With government intervention in the mortgage markets, the cost of capital is subsidized and house prices rise
Socialism comes in many forms. The federal government’s effective control of the mortgage market is perhaps the largest single social program available. Although socialism is ostensibly designed to help those most in need, the biggest beneficiaries are the wealthiest. Moreover, these wealthy usually own the corporations that dispense the “benefits.”
In order to bolster the US housing market and the overall economy, Fannie Mae and Freddie Mac became the primary buyers in the secondary market. This kept investors interested, as loans backed by Fannie and Freddie are considered to be safe investments due to their government support. The federal government now invests or insures over 90 percent of mortgages in the US via Fannie Mae, Freddie Mac and Ginnie Mae.

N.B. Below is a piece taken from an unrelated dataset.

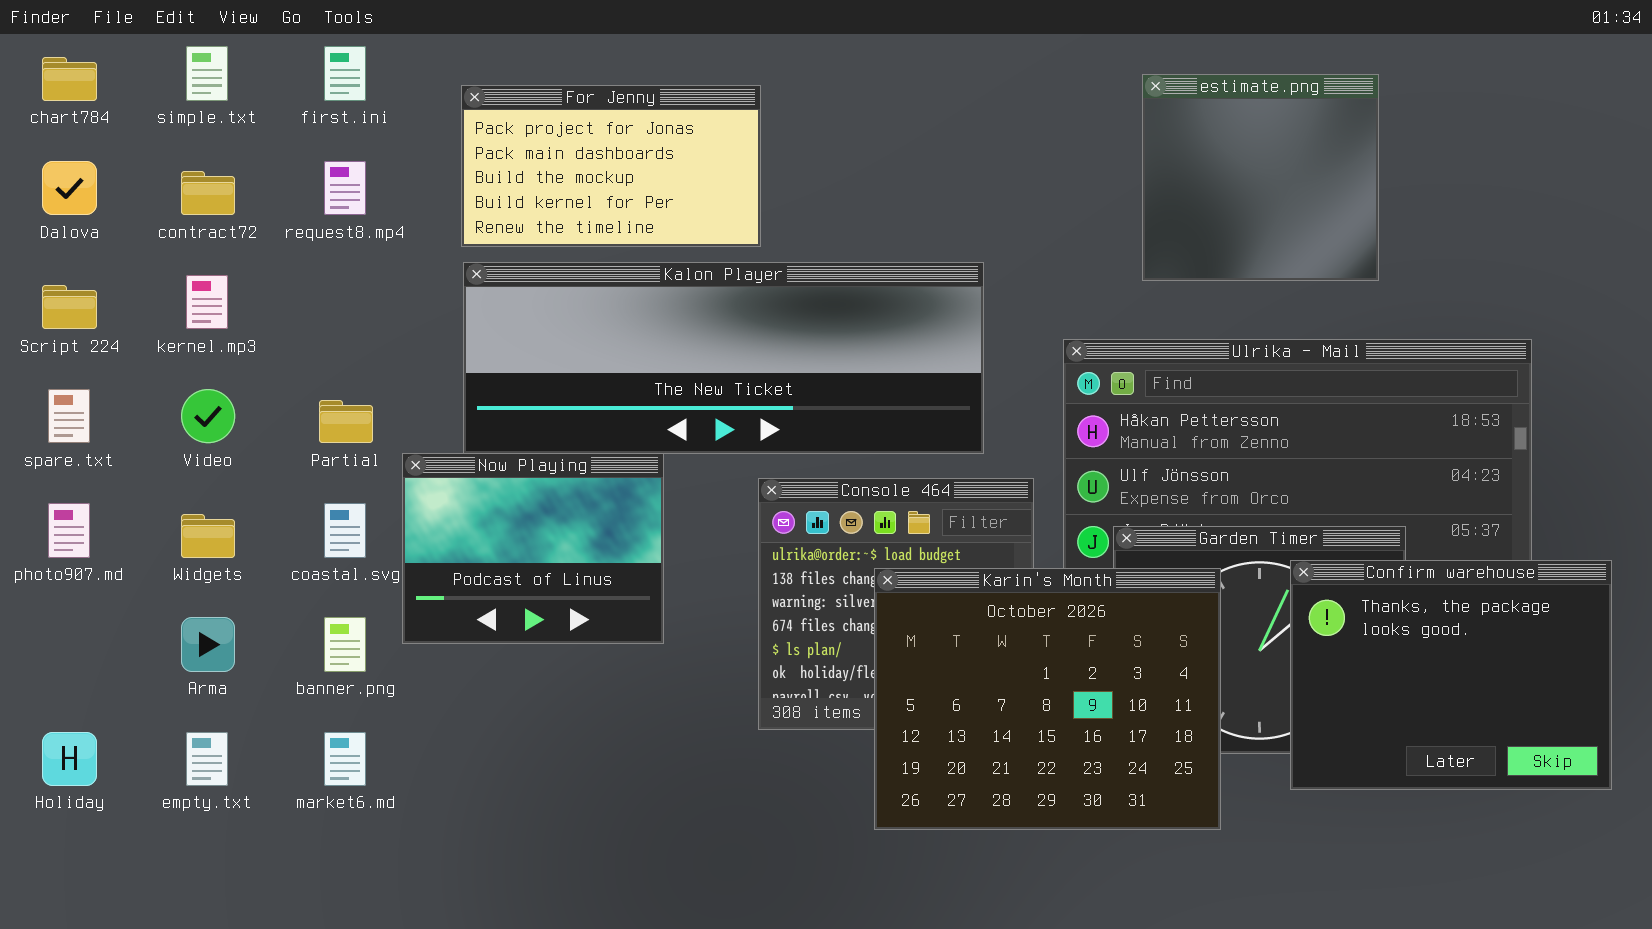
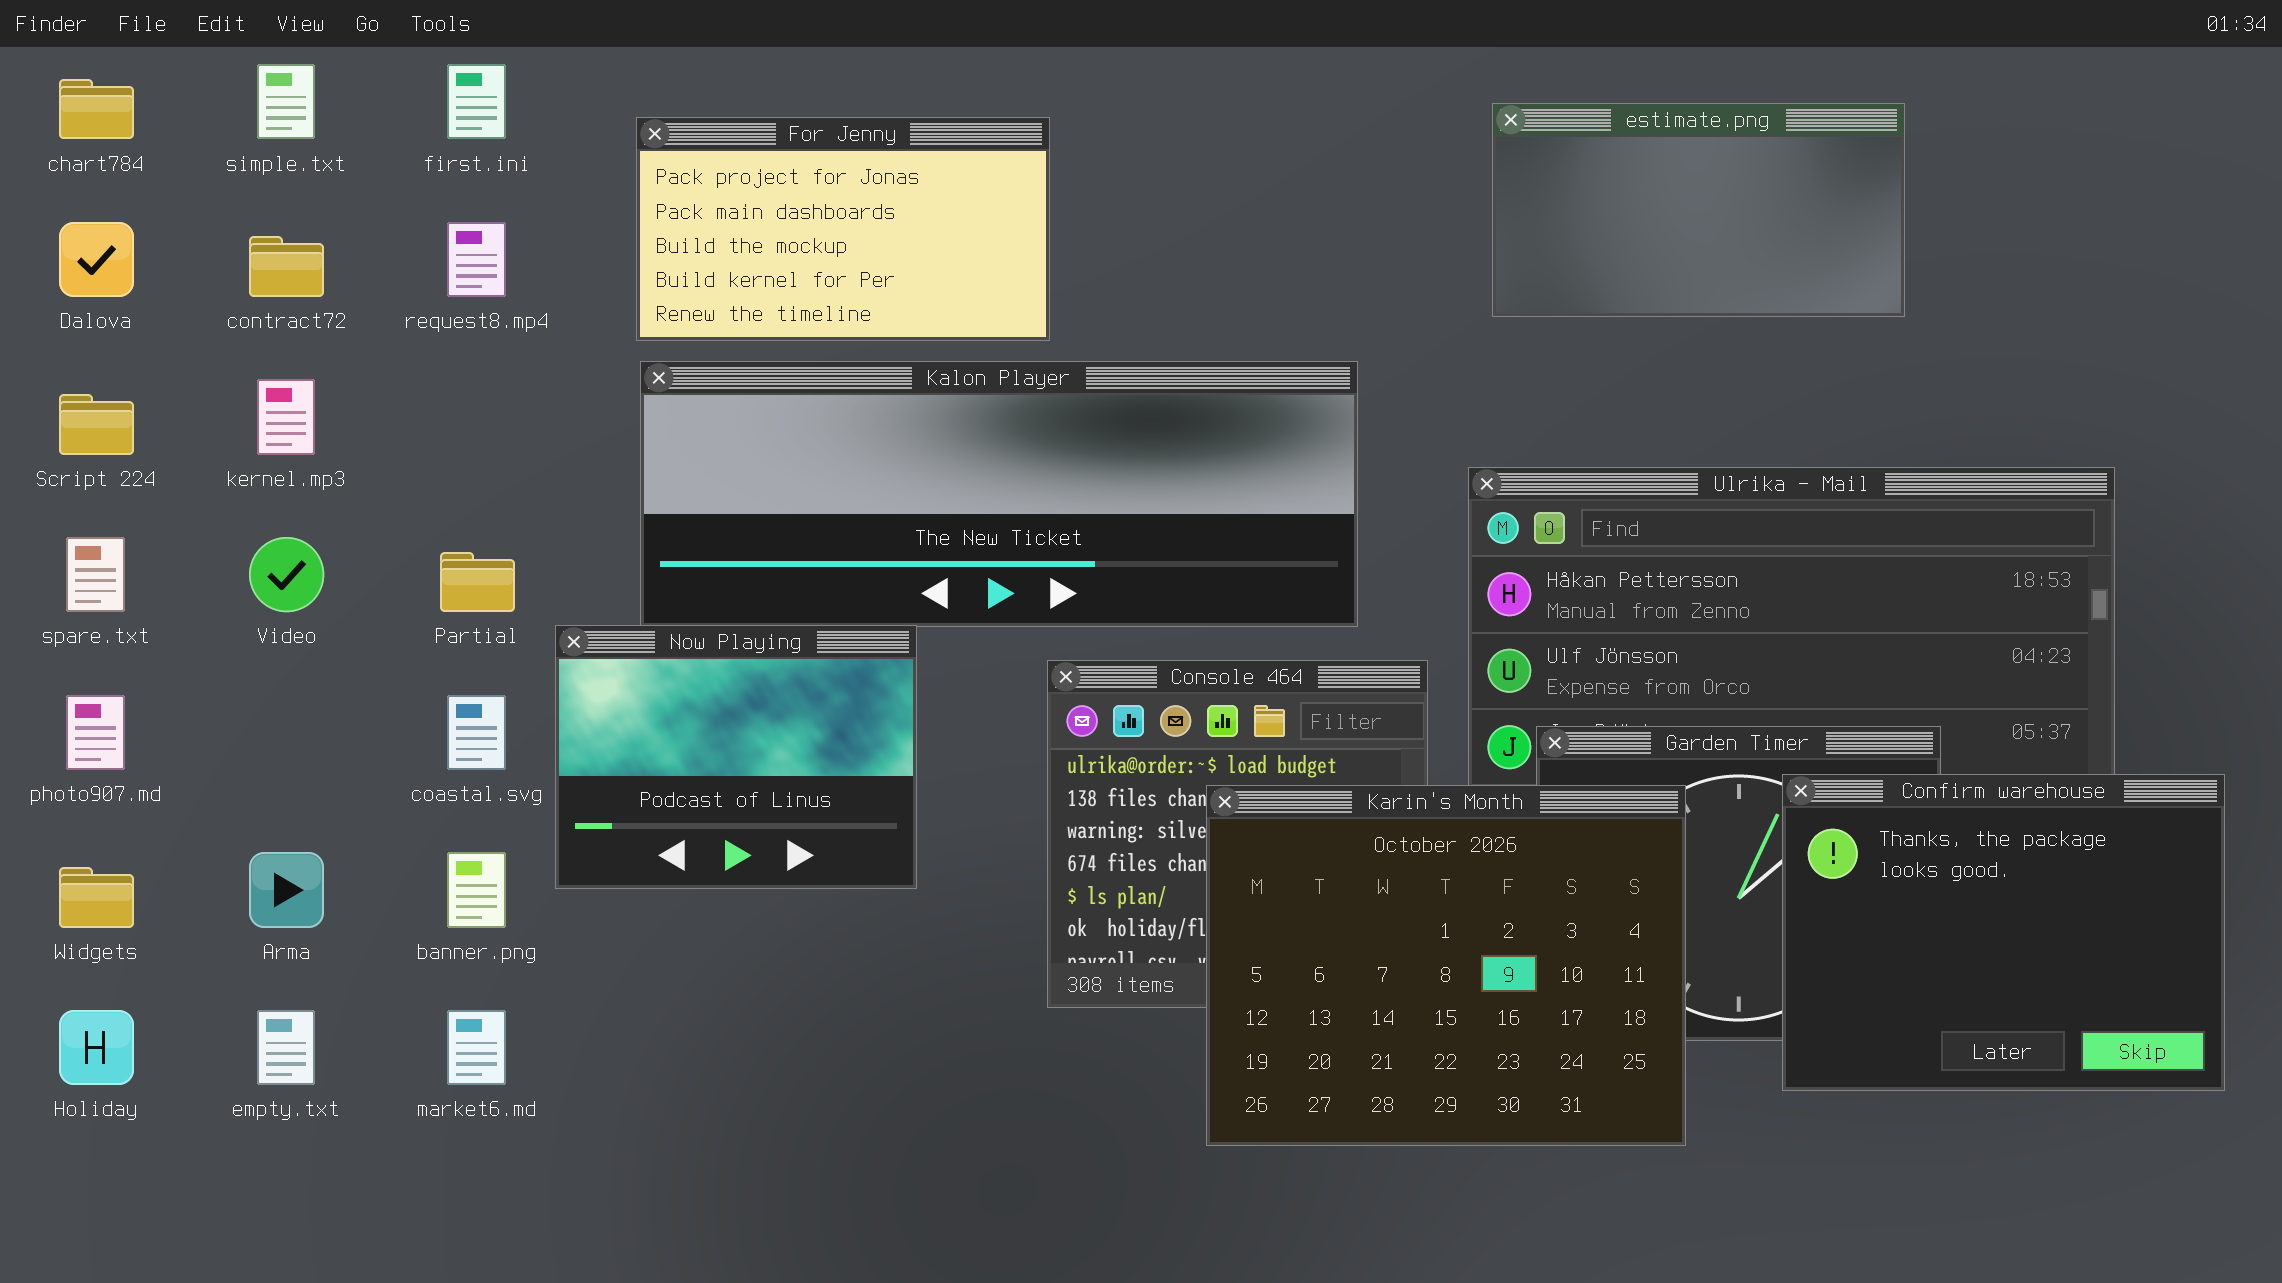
estimate.png: [1142,74,1379,281] -> [1492,103,1905,317], resized
Widgets: [181,514,235,558] -> [59,867,134,928], moved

Wow! The Feds effectively control the entire mortgage market. They are backing up to 90% of mortgage underwriting. As long as house prices continue to rise, then the moral hazard mindset of not being held accountable for the long-term ramifications of short-term underwriting decisions is not a major issue. But if house prices stumble we could see another bust cycle as much of the excess demand in the housing market created by artificially low mortgage rates could end up becoming excess supply.
Imagine a world without the GSEs and government intervention
Based on my understanding of economics and public finance, if Fannie Mae, Freddie Mac, and the FHA were not intervening in the housing marketplace;
- interest rates would be higher (not just in the mortgage market, but in the entire credit market). The rates would reflect the true market place risk.
- housing supply would be greater,
- demand would be less, and
- prices would be much lower.
Unfortunately, as long as the federal government controls the debt markets and especially, the mortgage market, we will never know what true equilibrium in the housing market looks like. Keep in mind that those who are pumping up the current system and are its biggest promoters are the people who have the most to gain from the status quo.